##### INPUT DATA

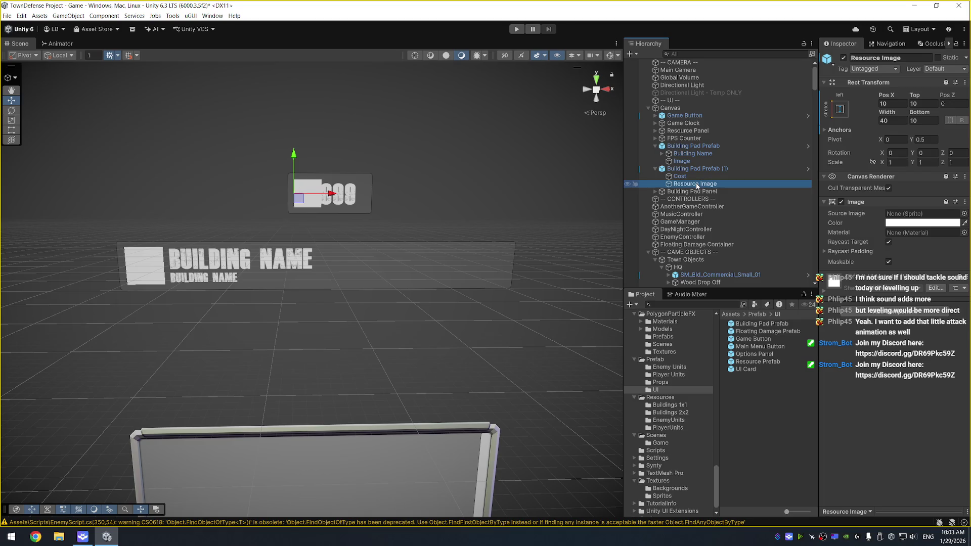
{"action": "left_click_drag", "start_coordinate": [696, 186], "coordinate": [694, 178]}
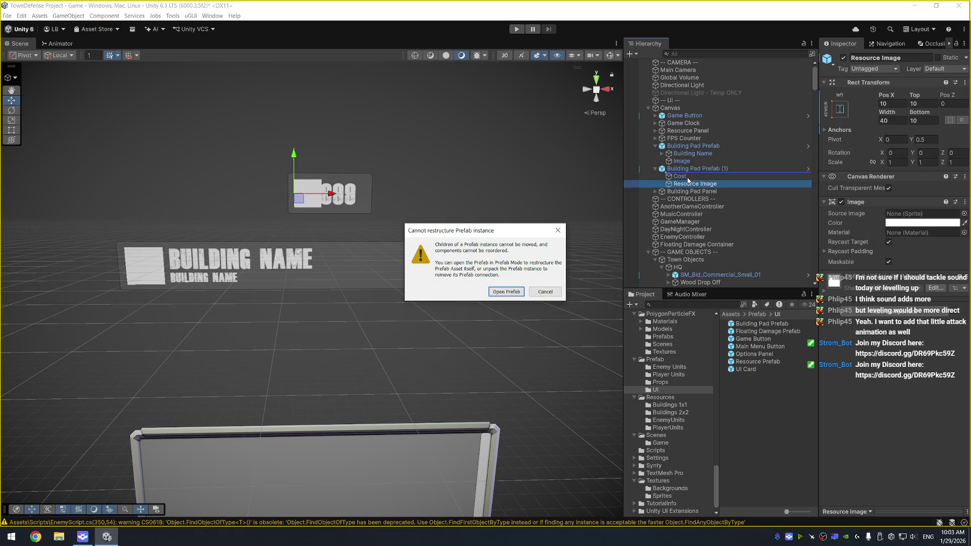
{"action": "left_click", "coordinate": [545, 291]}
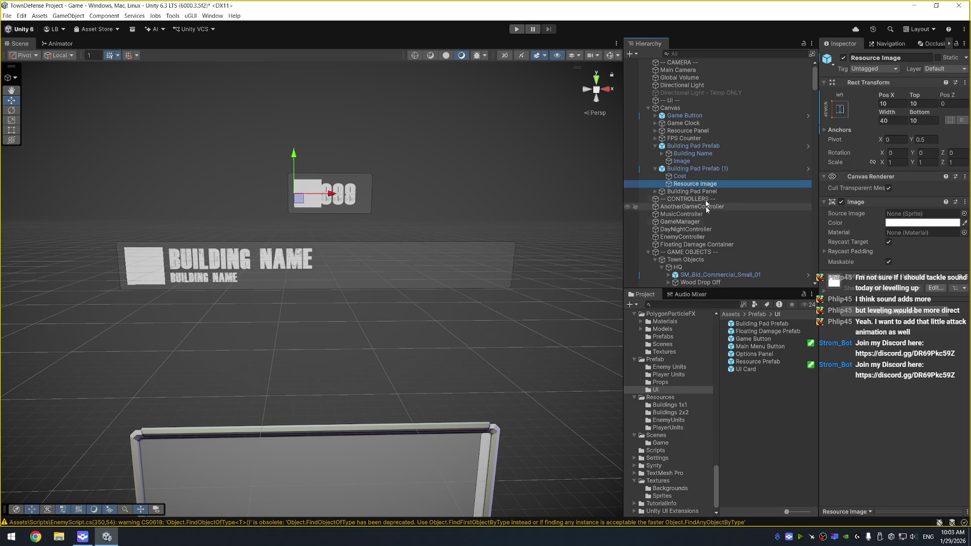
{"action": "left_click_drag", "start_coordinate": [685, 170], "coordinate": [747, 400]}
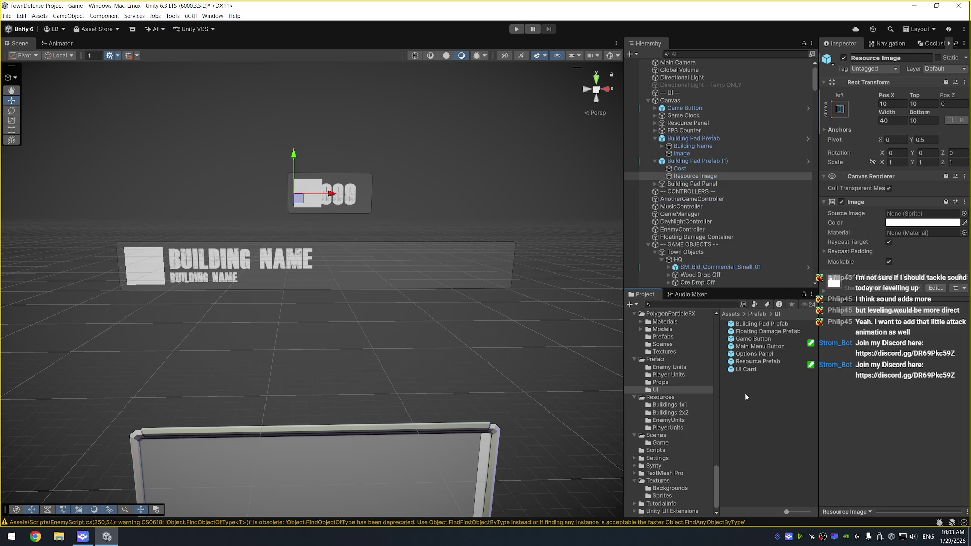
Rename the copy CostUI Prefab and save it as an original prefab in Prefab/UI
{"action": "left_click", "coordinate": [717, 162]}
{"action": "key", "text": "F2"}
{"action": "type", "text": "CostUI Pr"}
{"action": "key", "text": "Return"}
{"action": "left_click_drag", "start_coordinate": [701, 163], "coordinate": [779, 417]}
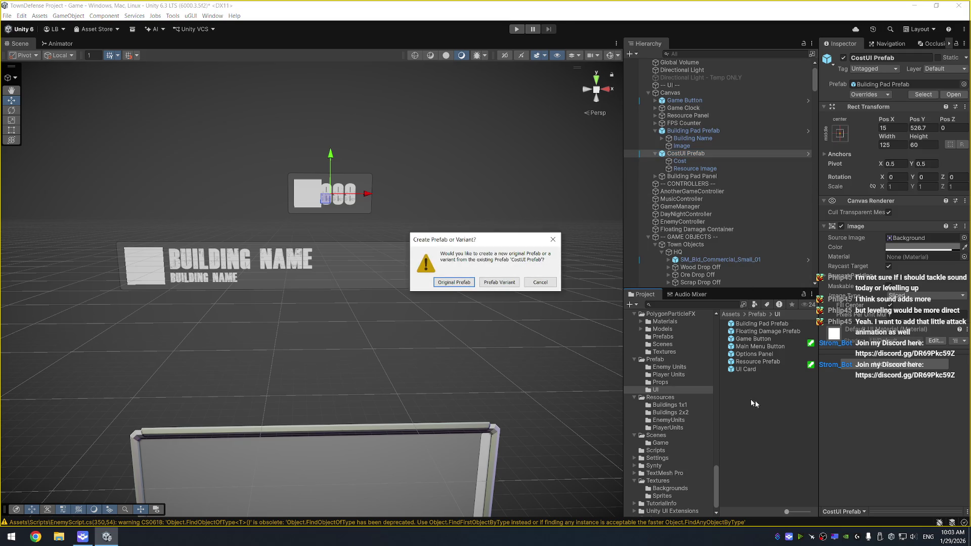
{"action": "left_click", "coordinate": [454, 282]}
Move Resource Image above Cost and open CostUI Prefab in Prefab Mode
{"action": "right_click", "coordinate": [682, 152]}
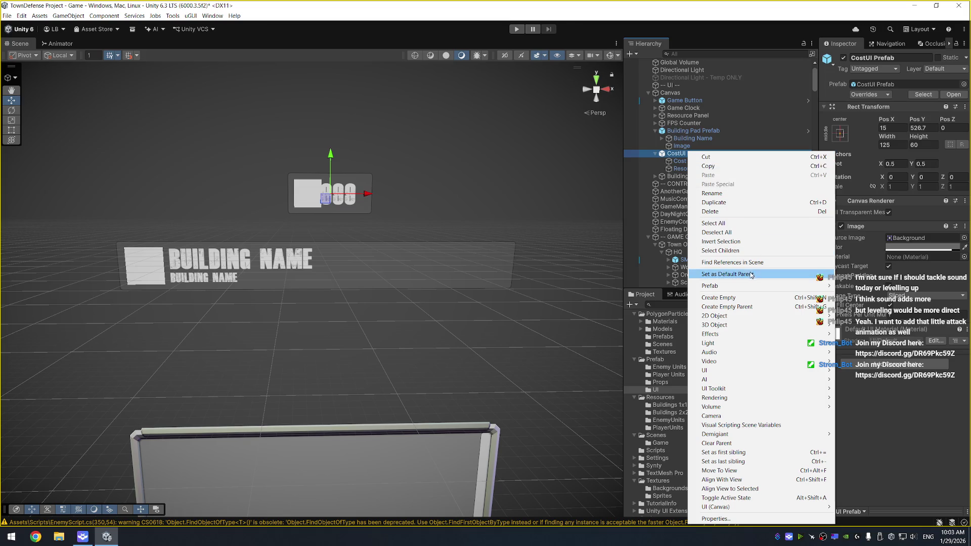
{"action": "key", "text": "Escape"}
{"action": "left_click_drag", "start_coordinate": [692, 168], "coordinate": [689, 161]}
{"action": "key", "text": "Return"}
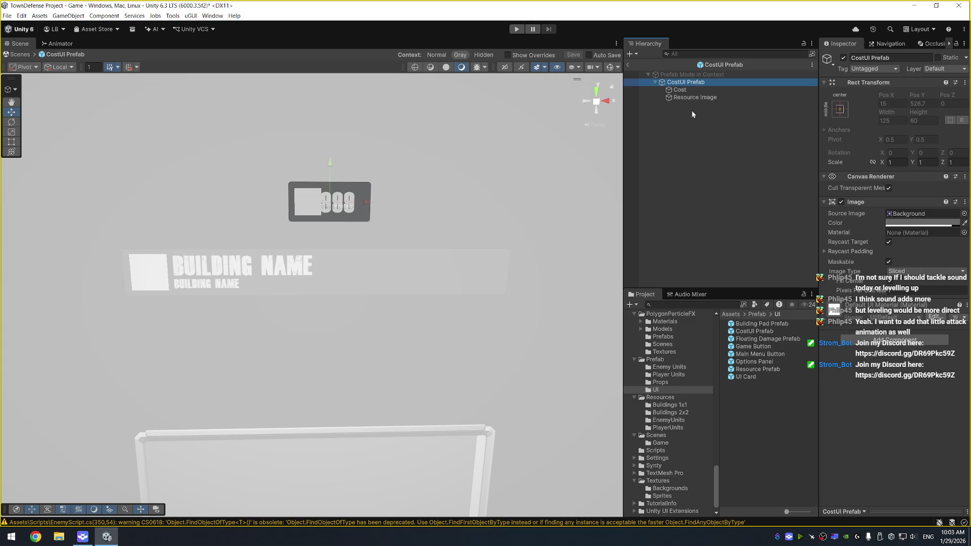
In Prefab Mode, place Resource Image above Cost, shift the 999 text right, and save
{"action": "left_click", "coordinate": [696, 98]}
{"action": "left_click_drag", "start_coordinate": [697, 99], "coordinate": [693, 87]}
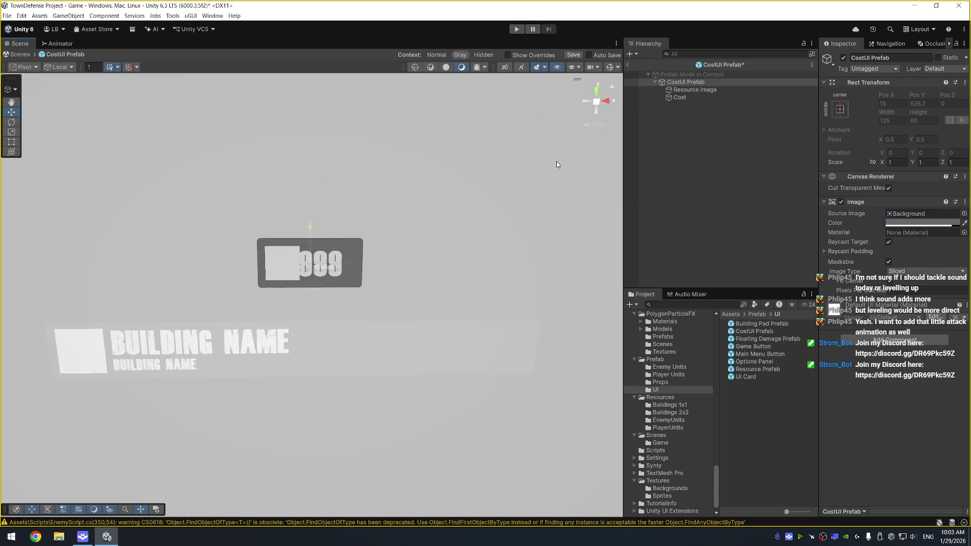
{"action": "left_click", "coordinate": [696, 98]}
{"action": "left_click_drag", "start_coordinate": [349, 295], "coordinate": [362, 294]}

##########

▶ **WHAT THE TASK REQUIRES**
Please reproduce the records above exactly, leaving out every picture.

▶ **RESULT BELOW**
{"action": "left_click_drag", "start_coordinate": [696, 186], "coordinate": [694, 178]}
{"action": "left_click", "coordinate": [545, 291]}
{"action": "left_click_drag", "start_coordinate": [685, 170], "coordinate": [747, 400]}
Rename the copy CostUI Prefab and save it as an original prefab in Prefab/UI
{"action": "left_click", "coordinate": [717, 162]}
{"action": "key", "text": "F2"}
{"action": "type", "text": "CostUI Pr"}
{"action": "key", "text": "Return"}
{"action": "left_click_drag", "start_coordinate": [701, 163], "coordinate": [779, 417]}
{"action": "left_click", "coordinate": [454, 282]}
Move Resource Image above Cost and open CostUI Prefab in Prefab Mode
{"action": "right_click", "coordinate": [682, 152]}
{"action": "key", "text": "Escape"}
{"action": "left_click_drag", "start_coordinate": [692, 168], "coordinate": [689, 161]}
{"action": "key", "text": "Return"}
In Prefab Mode, place Resource Image above Cost, shift the 999 text right, and save
{"action": "left_click", "coordinate": [696, 98]}
{"action": "left_click_drag", "start_coordinate": [697, 99], "coordinate": [693, 87]}
{"action": "left_click", "coordinate": [696, 98]}
{"action": "left_click_drag", "start_coordinate": [349, 295], "coordinate": [362, 294]}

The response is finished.